This comes as a surprise to some observers who remember the large role Drudge played in outing the Monica Lewinsky scandal during Bill Clinton’s scandal-scarred Presidency.
Like him or not, Drudge is a player in a political world where the Internet’s influence grows with each election cycle.
Reports Jim Rutenberg in The New York Times:
As Senator Barack Obama prepared to give a major speech on Iraq one morning a few weeks ago, a flashing red-siren alert went up on the Drudge Report Web site. It read, “Queen of the Quarter: Hillary Crushes Obama in Surprise Fund-Raising Surge,” and, “$27 Million, Sources Tell Drudge Report.”
Within minutes, the Drudge site had injected Senator Hillary Rodham Clinton’s fund-raising success into the day’s political news on the Internet and cable television.

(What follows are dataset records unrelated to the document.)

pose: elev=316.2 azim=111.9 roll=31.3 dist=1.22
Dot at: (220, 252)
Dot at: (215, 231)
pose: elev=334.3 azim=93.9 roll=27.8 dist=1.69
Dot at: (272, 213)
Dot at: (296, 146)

It did not halt coverage of Mr. Obama’s speech or his criticism of her vote to authorize the war in 2002, but along the front lines of the campaign — the hourly, intensely fought effort to capture the news cycle or deny ownership of it to the other side — it was a telling assault.
Mrs. Clinton’s aides declined to discuss how the Drudge Report got access to her latest fund-raising figures nearly 20 minutes before the official announcement went to supporters. But it was a prime example of a development that has surprised much of the political world: Mrs. Clinton is learning to play nice with the Drudge Report and the powerful, elusive and conservative-leaning man behind it.

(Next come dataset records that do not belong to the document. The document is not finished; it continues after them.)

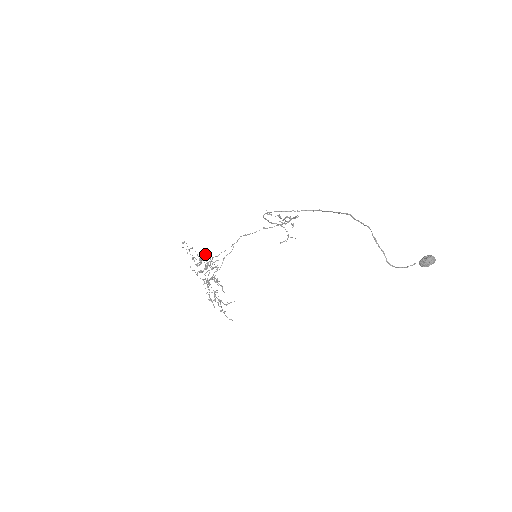
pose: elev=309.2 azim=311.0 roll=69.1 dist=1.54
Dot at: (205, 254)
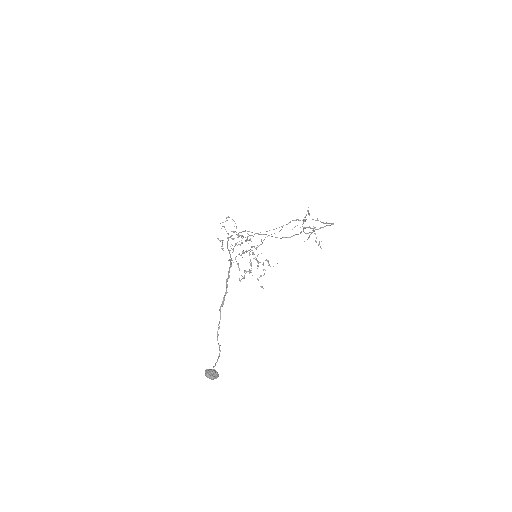
Dot at: occluded
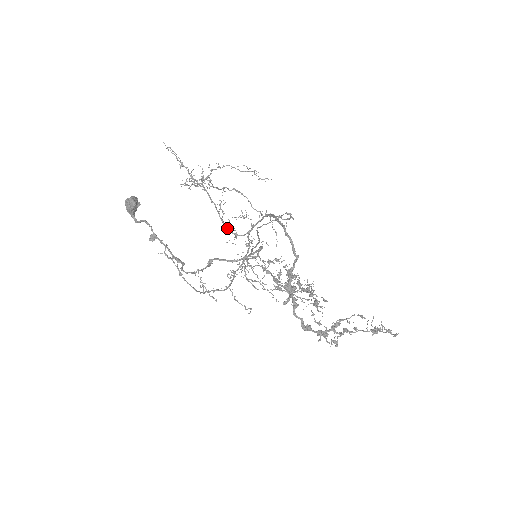
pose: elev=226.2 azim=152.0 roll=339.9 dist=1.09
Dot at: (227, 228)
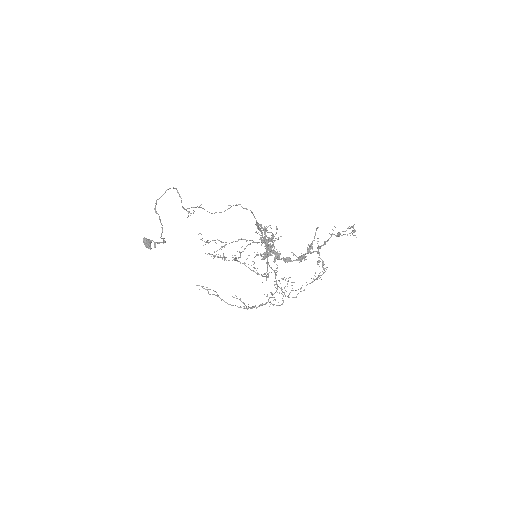
Dot at: (258, 273)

That man, Matt Drudge, came to national prominence a decade ago as a nemesis of the Clintons who used the Web to peddle, gleefully, the latest news and rumor generated by the Monica Lewinsky scandal.

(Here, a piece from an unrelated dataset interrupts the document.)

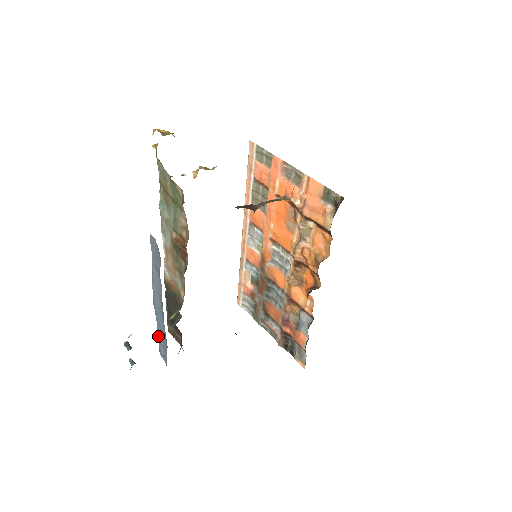
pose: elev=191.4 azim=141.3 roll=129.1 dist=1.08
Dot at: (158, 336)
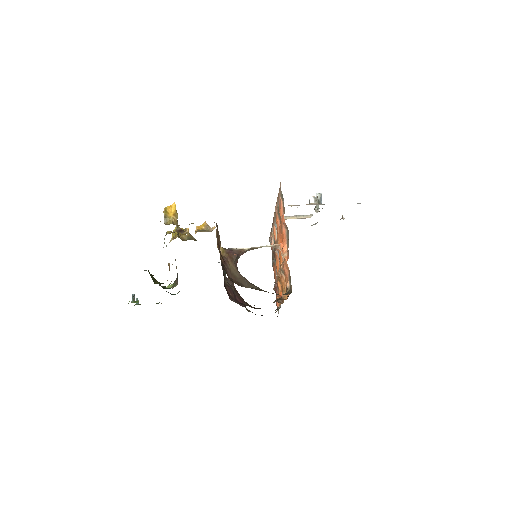
Dot at: occluded
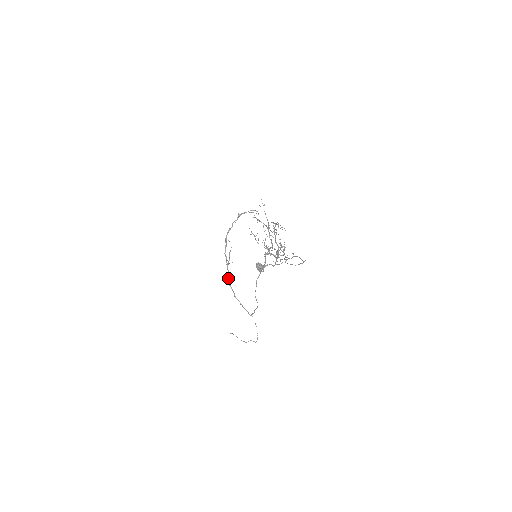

That people in Mrs. Clinton’s campaign orbit would tip off the Drudge Report to its fund-raising numbers is in part a reflection of her pragmatic approach to dealing with potential enemies, like Newt Gingrich or Rupert Murdoch. But it also speaks to the enduring power of the Drudge Report, which mixes original reporting with links to newspaper, Internet or television reports far and wide.
The site is a potent combination of real scoops, gossip and innuendo aimed at Mr. Drudge’s targets of choice — some of it delivered with no apparent effort to determine its truth, as politicians of all stripes have discovered at times.
Aides in both parties acknowledge working harder than ever to get favorable coverage for their candidates — or unfavorable coverage of competitors — onto the Drudge Report’s home page, knowing that television producers, radio talk show hosts and newspaper reporters view it as a bulletin board for the latest news and gossip.